- Ruhr-Universität Bochum

Single-crystal superalloys are two-phase materials consisting of γ’-cubes, with an ordered L12 crystallographic structure, that are embedded in a disordered face-centered cubic (FCC) γ-matrix. From a fundamental viewpoint, it is of prime importance to characterize the intrinsic properties of these two phases to provide a better understanding of superalloys and guide alloy design. In this context, project B8 of the SFB/TR 103 focuses on single-phase FCC alloys, whose compositions correspond to those of the γ-matrices in superalloys. Such alloys are chemically complex and their chemical complexity is reminiscent of the high and medium entropy alloys (HEAs and MEAs), which have been investigated with the highest intensity during the last decade. For instance, the γ matrix of Ni and Co-based superalloys contains high concentrations of Ni, Co, and Cr and is therefore chemically similar to the ternary CrCoNi MEA, which exhibits outstanding mechanical properties. Each of the constituting elements affects a variety of properties and it is, therefore, a challenge to predict how alloy properties will be influenced by changes in chemical composition. In order to enable further optimization of superalloys, there must be systematic investigations into the influence of individual alloying elements on several aspects. Project B8 serves this purpose by investigating the influence of Co, Ni, Cr, and W, on phase stability, diffusion kinetics, the energy of planar defects, all of which are playing major roles in creep of superalloys.

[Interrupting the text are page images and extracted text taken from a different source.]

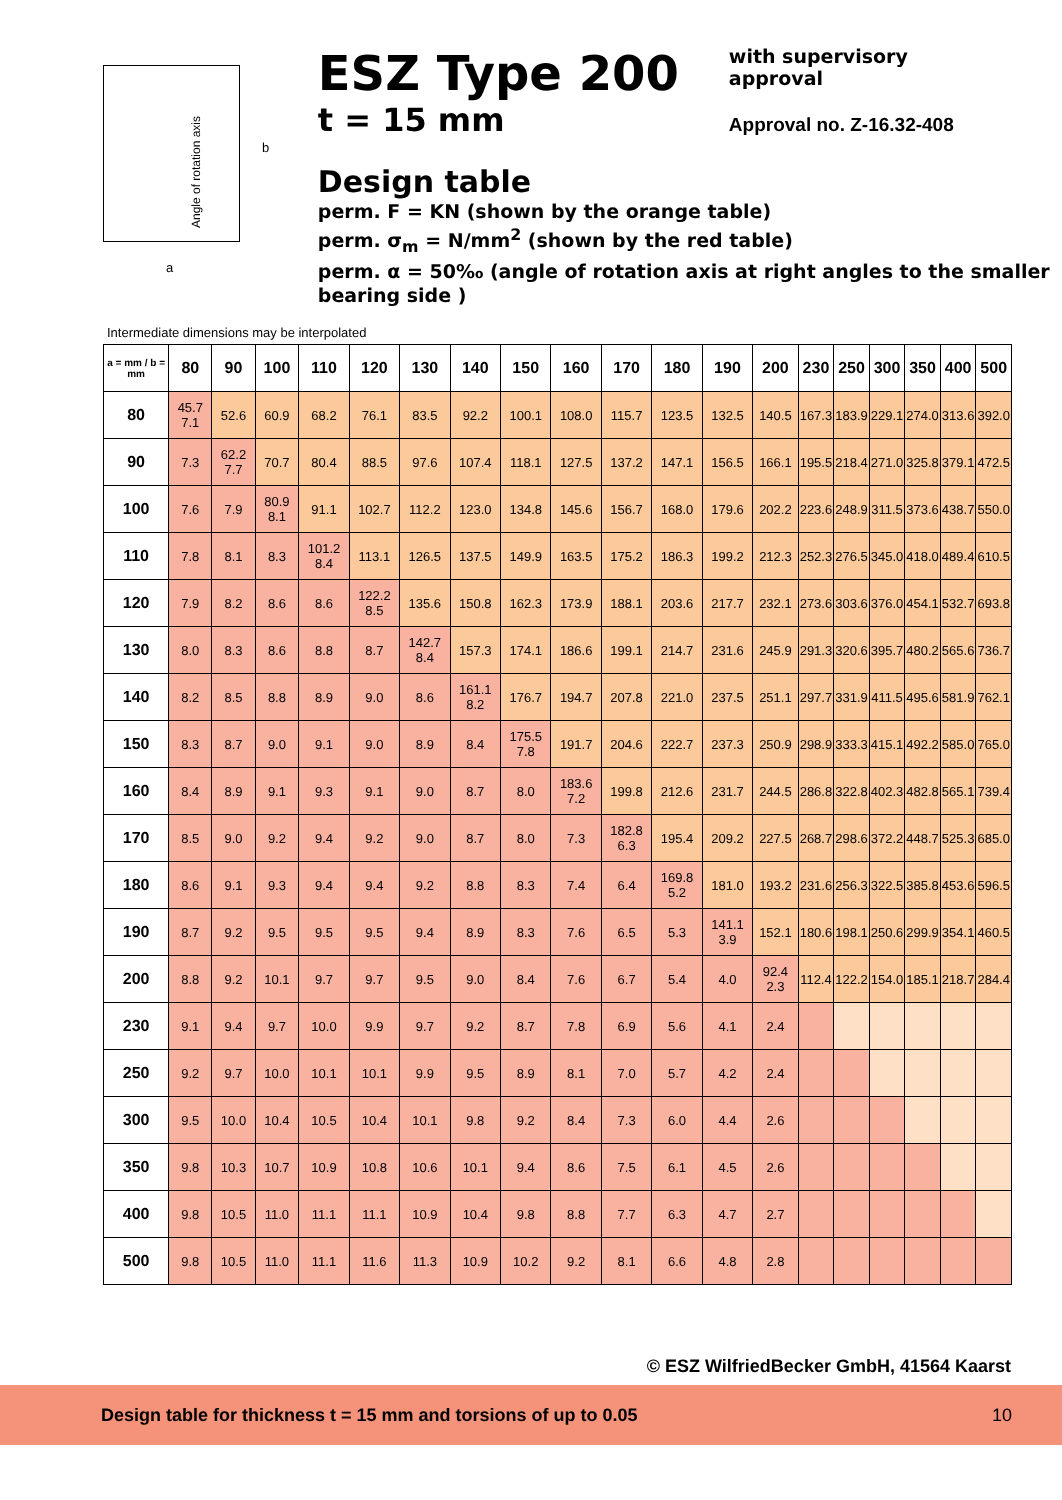Angle of rotation axis
b
a
ESZ Type 200
t = 15 mm
with supervisory
approval
Approval no. Z-16.32-408
Design table
perm. F = KN (shown by the orange table)
perm. σ<sub>m</sub> = N/mm<sup>2</sup> (shown by the red table)
perm. α = 50‰ (angle of rotation axis at right angles to the smaller bearing side )
Intermediate dimensions may be interpolated
| a = mm / b = mm | 80 | 90 | 100 | 110 | 120 | 130 | 140 | 150 | 160 | 170 | 180 | 190 | 200 | 230 | 250 | 300 | 350 | 400 | 500 |
| --- | --- | --- | --- | --- | --- | --- | --- | --- | --- | --- | --- | --- | --- | --- | --- | --- | --- | --- | --- |
| 80 | 45.7 7.1 | 52.6 | 60.9 | 68.2 | 76.1 | 83.5 | 92.2 | 100.1 | 108.0 | 115.7 | 123.5 | 132.5 | 140.5 | 167.3 | 183.9 | 229.1 | 274.0 | 313.6 | 392.0 |
| 90 | 7.3 | 62.2 7.7 | 70.7 | 80.4 | 88.5 | 97.6 | 107.4 | 118.1 | 127.5 | 137.2 | 147.1 | 156.5 | 166.1 | 195.5 | 218.4 | 271.0 | 325.8 | 379.1 | 472.5 |
| 100 | 7.6 | 7.9 | 80.9 8.1 | 91.1 | 102.7 | 112.2 | 123.0 | 134.8 | 145.6 | 156.7 | 168.0 | 179.6 | 202.2 | 223.6 | 248.9 | 311.5 | 373.6 | 438.7 | 550.0 |
| 110 | 7.8 | 8.1 | 8.3 | 101.2 8.4 | 113.1 | 126.5 | 137.5 | 149.9 | 163.5 | 175.2 | 186.3 | 199.2 | 212.3 | 252.3 | 276.5 | 345.0 | 418.0 | 489.4 | 610.5 |
| 120 | 7.9 | 8.2 | 8.6 | 8.6 | 122.2 8.5 | 135.6 | 150.8 | 162.3 | 173.9 | 188.1 | 203.6 | 217.7 | 232.1 | 273.6 | 303.6 | 376.0 | 454.1 | 532.7 | 693.8 |
| 130 | 8.0 | 8.3 | 8.6 | 8.8 | 8.7 | 142.7 8.4 | 157.3 | 174.1 | 186.6 | 199.1 | 214.7 | 231.6 | 245.9 | 291.3 | 320.6 | 395.7 | 480.2 | 565.6 | 736.7 |
| 140 | 8.2 | 8.5 | 8.8 | 8.9 | 9.0 | 8.6 | 161.1 8.2 | 176.7 | 194.7 | 207.8 | 221.0 | 237.5 | 251.1 | 297.7 | 331.9 | 411.5 | 495.6 | 581.9 | 762.1 |
| 150 | 8.3 | 8.7 | 9.0 | 9.1 | 9.0 | 8.9 | 8.4 | 175.5 7.8 | 191.7 | 204.6 | 222.7 | 237.3 | 250.9 | 298.9 | 333.3 | 415.1 | 492.2 | 585.0 | 765.0 |
| 160 | 8.4 | 8.9 | 9.1 | 9.3 | 9.1 | 9.0 | 8.7 | 8.0 | 183.6 7.2 | 199.8 | 212.6 | 231.7 | 244.5 | 286.8 | 322.8 | 402.3 | 482.8 | 565.1 | 739.4 |
| 170 | 8.5 | 9.0 | 9.2 | 9.4 | 9.2 | 9.0 | 8.7 | 8.0 | 7.3 | 182.8 6.3 | 195.4 | 209.2 | 227.5 | 268.7 | 298.6 | 372.2 | 448.7 | 525.3 | 685.0 |
| 180 | 8.6 | 9.1 | 9.3 | 9.4 | 9.4 | 9.2 | 8.8 | 8.3 | 7.4 | 6.4 | 169.8 5.2 | 181.0 | 193.2 | 231.6 | 256.3 | 322.5 | 385.8 | 453.6 | 596.5 |
| 190 | 8.7 | 9.2 | 9.5 | 9.5 | 9.5 | 9.4 | 8.9 | 8.3 | 7.6 | 6.5 | 5.3 | 141.1 3.9 | 152.1 | 180.6 | 198.1 | 250.6 | 299.9 | 354.1 | 460.5 |
| 200 | 8.8 | 9.2 | 10.1 | 9.7 | 9.7 | 9.5 | 9.0 | 8.4 | 7.6 | 6.7 | 5.4 | 4.0 | 92.4 2.3 | 112.4 | 122.2 | 154.0 | 185.1 | 218.7 | 284.4 |
| 230 | 9.1 | 9.4 | 9.7 | 10.0 | 9.9 | 9.7 | 9.2 | 8.7 | 7.8 | 6.9 | 5.6 | 4.1 | 2.4 | | | | | | |
| 250 | 9.2 | 9.7 | 10.0 | 10.1 | 10.1 | 9.9 | 9.5 | 8.9 | 8.1 | 7.0 | 5.7 | 4.2 | 2.4 | | | | | | |
| 300 | 9.5 | 10.0 | 10.4 | 10.5 | 10.4 | 10.1 | 9.8 | 9.2 | 8.4 | 7.3 | 6.0 | 4.4 | 2.6 | | | | | | |
| 350 | 9.8 | 10.3 | 10.7 | 10.9 | 10.8 | 10.6 | 10.1 | 9.4 | 8.6 | 7.5 | 6.1 | 4.5 | 2.6 | | | | | | |
| 400 | 9.8 | 10.5 | 11.0 | 11.1 | 11.1 | 10.9 | 10.4 | 9.8 | 8.8 | 7.7 | 6.3 | 4.7 | 2.7 | | | | | | |
| 500 | 9.8 | 10.5 | 11.0 | 11.1 | 11.6 | 11.3 | 10.9 | 10.2 | 9.2 | 8.1 | 6.6 | 4.8 | 2.8 | | | | | | |
© ESZ WilfriedBecker GmbH, 41564 Kaarst
Design table for thickness t = 15 mm and torsions of up to 0.05 10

In the following, a few ongoing activities are presented. The γ-matrix of a Co-based superalloy developed at the Friedrich-Alexander-Universität Erlangen-Nürnberg (FAU) was selected and its composition was simplified to obtain a quaternary (Cr, Co, Ni, W) alloy. From this reference γ-matrix, four additional alloys were designed in which the concentration of one of the four elements was reduced by 5 at. % and balanced by increasing the concentrations of the three other elements and keeping the atomic ratios between them constant. These alloys were vacuum induction melted, homogenized and rotary swaged to produce rods. The cold-worked alloys were subsequently annealed for 1000 h in evacuated silica tubes to investigate their stability. In particular, it was found that all the alloys become single-phase FCC above 800 °C. Based on this knowledge, diffusion experiments are planned to determine how diffusion kinetics is affected by different chemical environments. For this purpose, the four modified quaternary alloys were assembled in diffusion multiples containing six distinct pseudo-binary diffusion couples, and these will be encapsulated into vacuumed silica tubes and annealed for 100 h between 900 °C and 1200 °C. The resulting chemical diffusion profiles will be investigated by electron dispersive X-ray spectroscopy and compared with different modelling approaches.